In the records below, one line contains "Step: Set ClockSEPlayer's". Print that line and every line after it exactly, down to the final one.

─── Records for this exercise ───

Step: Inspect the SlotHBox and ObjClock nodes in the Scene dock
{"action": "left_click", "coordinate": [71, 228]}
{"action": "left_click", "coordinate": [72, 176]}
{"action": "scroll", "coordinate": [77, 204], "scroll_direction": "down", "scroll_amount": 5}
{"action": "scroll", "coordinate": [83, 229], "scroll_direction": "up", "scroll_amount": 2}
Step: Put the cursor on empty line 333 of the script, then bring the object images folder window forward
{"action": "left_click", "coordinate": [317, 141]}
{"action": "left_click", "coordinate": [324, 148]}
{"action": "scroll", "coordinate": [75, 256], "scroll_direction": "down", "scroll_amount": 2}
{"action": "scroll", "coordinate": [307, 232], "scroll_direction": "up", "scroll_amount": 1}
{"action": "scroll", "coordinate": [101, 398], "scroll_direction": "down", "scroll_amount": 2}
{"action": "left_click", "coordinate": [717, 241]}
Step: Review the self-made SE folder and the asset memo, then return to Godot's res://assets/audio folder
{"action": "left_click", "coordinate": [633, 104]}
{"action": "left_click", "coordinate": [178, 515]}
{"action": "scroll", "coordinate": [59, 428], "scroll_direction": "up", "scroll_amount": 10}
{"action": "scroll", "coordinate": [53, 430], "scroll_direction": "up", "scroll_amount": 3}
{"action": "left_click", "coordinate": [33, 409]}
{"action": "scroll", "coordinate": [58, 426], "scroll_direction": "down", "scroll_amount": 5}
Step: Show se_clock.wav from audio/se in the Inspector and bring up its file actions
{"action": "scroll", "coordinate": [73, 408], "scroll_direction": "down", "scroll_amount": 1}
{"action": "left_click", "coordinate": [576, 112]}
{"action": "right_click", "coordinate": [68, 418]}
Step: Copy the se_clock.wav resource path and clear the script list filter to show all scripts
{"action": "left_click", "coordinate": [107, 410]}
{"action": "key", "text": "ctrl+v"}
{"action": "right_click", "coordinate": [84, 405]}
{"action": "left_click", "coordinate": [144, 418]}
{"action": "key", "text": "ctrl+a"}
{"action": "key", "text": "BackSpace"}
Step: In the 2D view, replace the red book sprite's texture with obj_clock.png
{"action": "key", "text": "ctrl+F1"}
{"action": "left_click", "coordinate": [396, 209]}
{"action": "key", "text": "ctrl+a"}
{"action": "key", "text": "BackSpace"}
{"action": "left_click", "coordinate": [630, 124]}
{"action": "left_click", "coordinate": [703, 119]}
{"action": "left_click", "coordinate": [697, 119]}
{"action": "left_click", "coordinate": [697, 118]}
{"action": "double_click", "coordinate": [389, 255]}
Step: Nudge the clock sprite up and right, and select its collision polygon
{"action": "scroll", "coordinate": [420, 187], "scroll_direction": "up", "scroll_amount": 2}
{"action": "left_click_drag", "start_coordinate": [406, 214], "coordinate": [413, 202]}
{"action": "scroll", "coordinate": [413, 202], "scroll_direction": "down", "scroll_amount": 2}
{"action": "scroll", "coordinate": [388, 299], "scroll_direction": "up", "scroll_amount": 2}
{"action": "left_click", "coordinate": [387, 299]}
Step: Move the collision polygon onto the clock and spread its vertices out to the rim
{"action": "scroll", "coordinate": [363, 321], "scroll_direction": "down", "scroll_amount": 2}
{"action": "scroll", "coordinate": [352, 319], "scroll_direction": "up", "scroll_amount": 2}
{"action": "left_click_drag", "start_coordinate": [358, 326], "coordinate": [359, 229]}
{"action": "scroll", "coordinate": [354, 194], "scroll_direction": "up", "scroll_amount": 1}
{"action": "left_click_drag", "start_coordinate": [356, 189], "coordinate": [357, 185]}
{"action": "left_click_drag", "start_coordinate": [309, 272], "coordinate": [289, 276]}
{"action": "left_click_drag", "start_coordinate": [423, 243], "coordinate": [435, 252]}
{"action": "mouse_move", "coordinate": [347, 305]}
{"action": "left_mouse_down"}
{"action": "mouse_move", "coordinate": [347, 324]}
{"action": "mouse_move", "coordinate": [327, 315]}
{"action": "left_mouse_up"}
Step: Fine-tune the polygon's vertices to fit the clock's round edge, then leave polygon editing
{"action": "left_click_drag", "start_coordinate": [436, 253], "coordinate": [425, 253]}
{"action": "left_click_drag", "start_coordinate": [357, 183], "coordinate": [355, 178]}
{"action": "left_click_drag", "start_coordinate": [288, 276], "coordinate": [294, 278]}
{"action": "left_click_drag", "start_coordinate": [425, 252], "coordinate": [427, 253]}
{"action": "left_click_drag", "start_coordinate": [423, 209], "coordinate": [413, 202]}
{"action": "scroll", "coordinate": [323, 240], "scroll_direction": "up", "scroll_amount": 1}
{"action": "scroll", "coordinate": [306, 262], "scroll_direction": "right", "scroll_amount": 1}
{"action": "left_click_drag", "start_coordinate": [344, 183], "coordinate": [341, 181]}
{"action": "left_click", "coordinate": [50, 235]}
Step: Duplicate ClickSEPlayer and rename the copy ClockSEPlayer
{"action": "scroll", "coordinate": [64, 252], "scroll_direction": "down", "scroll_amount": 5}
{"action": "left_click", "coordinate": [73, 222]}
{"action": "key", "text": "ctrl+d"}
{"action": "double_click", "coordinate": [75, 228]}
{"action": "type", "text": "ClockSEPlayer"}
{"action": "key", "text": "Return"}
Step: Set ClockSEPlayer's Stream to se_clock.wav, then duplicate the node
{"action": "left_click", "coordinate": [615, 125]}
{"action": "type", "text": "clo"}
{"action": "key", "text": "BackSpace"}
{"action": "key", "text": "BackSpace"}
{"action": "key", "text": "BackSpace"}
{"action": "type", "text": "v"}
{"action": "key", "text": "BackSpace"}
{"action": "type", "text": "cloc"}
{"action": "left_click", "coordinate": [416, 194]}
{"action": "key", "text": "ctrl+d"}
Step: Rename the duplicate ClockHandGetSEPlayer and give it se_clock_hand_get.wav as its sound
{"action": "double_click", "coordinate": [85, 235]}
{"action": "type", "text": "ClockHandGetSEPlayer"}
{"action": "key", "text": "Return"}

───

■ **Written answer**:
Step: Set ClockSEPlayer's Stream to se_clock.wav, then duplicate the node
{"action": "left_click", "coordinate": [615, 125]}
{"action": "type", "text": "clo"}
{"action": "key", "text": "BackSpace"}
{"action": "key", "text": "BackSpace"}
{"action": "key", "text": "BackSpace"}
{"action": "type", "text": "v"}
{"action": "key", "text": "BackSpace"}
{"action": "type", "text": "cloc"}
{"action": "left_click", "coordinate": [416, 194]}
{"action": "key", "text": "ctrl+d"}
Step: Rename the duplicate ClockHandGetSEPlayer and give it se_clock_hand_get.wav as its sound
{"action": "double_click", "coordinate": [85, 235]}
{"action": "type", "text": "ClockHandGetSEPlayer"}
{"action": "key", "text": "Return"}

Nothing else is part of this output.